Putnam’s findings offer critical insight into the explosive growth of the Tea Party movement and the strikingly sudden collapse of support for the Democratic Party. They suggest that the populace, especially the white populace, is on a psychic hair trigger. The demographic transformation of the country and the birth of multicultural America have made this group extremely status anxious—an anxiety that the recession obviously heightens. They are in a mood, to borrow Putnam’s phrase, to “hunker down.”
And it is precisely this anxiety that is such an impediment to empathy. They view themselves as only marginally better off than those they perceive as the recipients of new government benefits. They look at health care reform and worry that they have little or nothing to gain and much to lose. In the end, Democrats failed to tailor their salesmanship of health care reform to allay the qualms of these voters, of the white working class.
What this suggests is that many analyses of the elections of 2006 and 2008 only saw part of the picture.
To many Democrats (and even some Republicans), the country appeared to be on the verge of a realignment driven by demography. This view was most persuasively articulated by Ruy Teixeira last March in a report for the Center for American Progress.
From 1988 to 2008, Teixeira wrote, the importance of moderate and low-income white voters had steadily diminished: “The minority share of voters in presidential elections has risen by 11 percentage points, while the share of increasingly progressive white college graduate voters has risen by four points. But the share of white-working class voters, who have remained conservative in their orientation, has plummeted by 15 points.” It was the dawn of an enlightened political era, he explained: “A new progressive America is on the rise.”

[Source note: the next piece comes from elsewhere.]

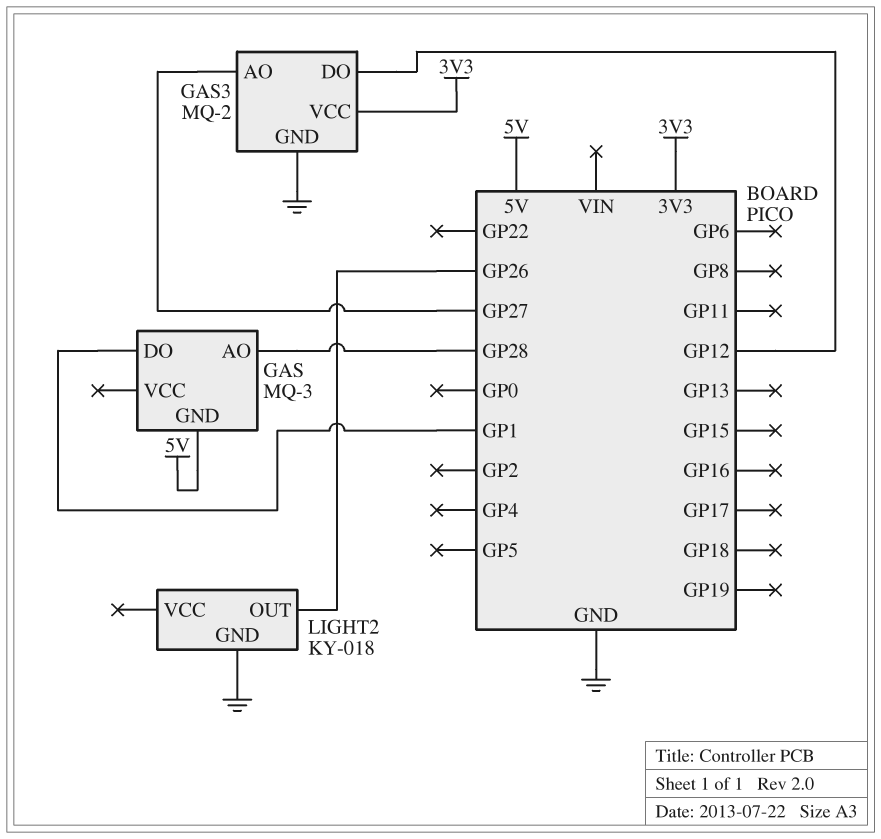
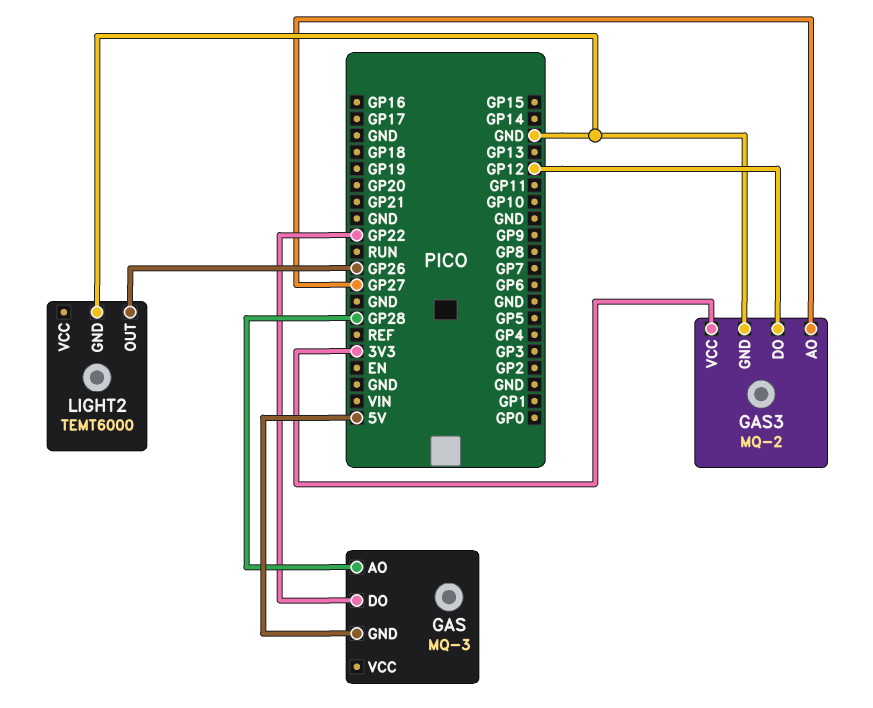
GAS pin DO: GP1 -> GP22
LIGHT2: KY-018 -> TEMT6000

Since those heady days, however, the Democratic realignment has stalled. By every polling measure the party is losing ground. Obama’s favorability ratings continue a steady downward trend. These movements are not the result of restored public esteem for the Republican Party. The stature of the GOP remains low, with its favorability ratings still 11 points behind those of the Democratic Party.
In practice, the decline of Democratic fortunes coincides with the growing perception that Obama’s three primary legislative initiatives--health care reform, cap-and-trade, and increased regulation of the financial sector--have failed to improve the daily lives of most voters, voters who are impacted by the worst economy in 70 years. At a time when many voters are frightened by unprecedented deficits, the threat of escalating health care costs and the likelihood of tax increases to pay for all this--Obama is being perceived as governing like a “tax and spend liberal.”
The Pew Center has been tracking key public attitudes toward Obama and found that over the year the percentage of voters saying he listens to liberals in his party more than moderates grew by 9 points, from 34 percent to 43 percent, while the percentage saying he listens more to the moderate wing fell by 13 points, from 44 percent to 31 percent.
And, so now a Democratic Party that seemed poised for electoral greatness has reverted back to the debilitating political condition that ailed it during the 1970s and 1980s. It is increasingly perceived as too liberal. It must convince the white working class that it will protect its interests—not just those of the very rich and very poor. Electoral success blinded the party to these nagging problems. Festering old perceptions have come back with a fury. That’s why Scott Brown and his pickup truck managed to drive such a large hole through the very center of the president’s agenda.